Deutsche Diplomaten sind nach einem Medienbericht überzeugt, dass die türkische Regierung inhaftierte Deutsche wie Geiseln benutzt. So soll Recep Tayyip Erdogan die Freilassung von Deniz Yücel versprochen haben - im Austausch gegen geflohene Generäle.

Ankara will mit den inhaftierten Deutschen offenbar erzwingen, dass die Bundesregierung Türken ausliefere, die nach dem Putschversuch vor gut einem Jahr in Deutschland Asyl beantragt hätten.

Das berichtet die "Bild"-Zeitung unter Berufung auf Diplomatenkreise im Auswärtigen Amt. Sigmar Gabriel hat davon hingegen keine Kenntnis, sagte er am Donnerstagvormittag vor der Presse.
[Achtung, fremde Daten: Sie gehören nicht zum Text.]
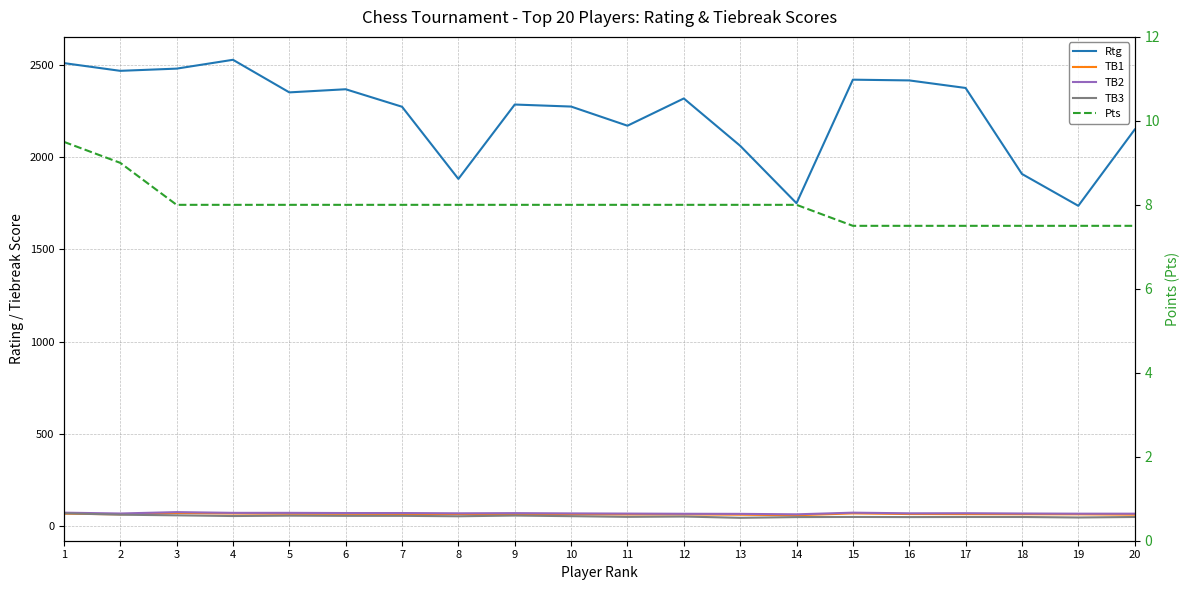

Rank the series by their maximum value, from highest to lowest.

Rtg, TB2, TB1, TB3, Pts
Deniz Yücel im Austausch gegen zwei Generäle

Präsident Recep Tayyip Erdogan habe der Bundesrepublik bereits vor einigen Wochen angeboten, den deutsch-türkischen "Welt"-Korrespondenten Deniz Yücel gegen zwei nach Deutschland geflohene Ex-Generäle der türkischen Armee auszutauschen.

Ein Sprecher des Auswärtigen Amts sagte der Zeitung: "Auf so einen Handel können wir uns natürlich nicht einlassen."

Im Zusammenhang mit dem Putschversuch in der Türkei sind dort nach Erkenntnissen der Bundesregierung bislang 22 deutsche Staatsbürger festgenommen worden. Aktuell sind demnach noch 9 von ihnen in Haft.

Bundesregierung will jetzt reagieren

Einer von ihnen ist der vergangene Woche festgenommene deutsche Menschenrechtler Peter Steudtner.

Auch wegen dessen Inhaftierung hat die Bundesregierung nun reagiert. Außenminister Gabriel hat erklärt, dass die Reisehinweise für die Türkei verschärft werden und die Türkei-Politik Deutschlands neu bewertet werde.

Aufgrund der zugespitzten Lage hatte Außenminister Gabriel eigens seinen Urlaub abgebrochen.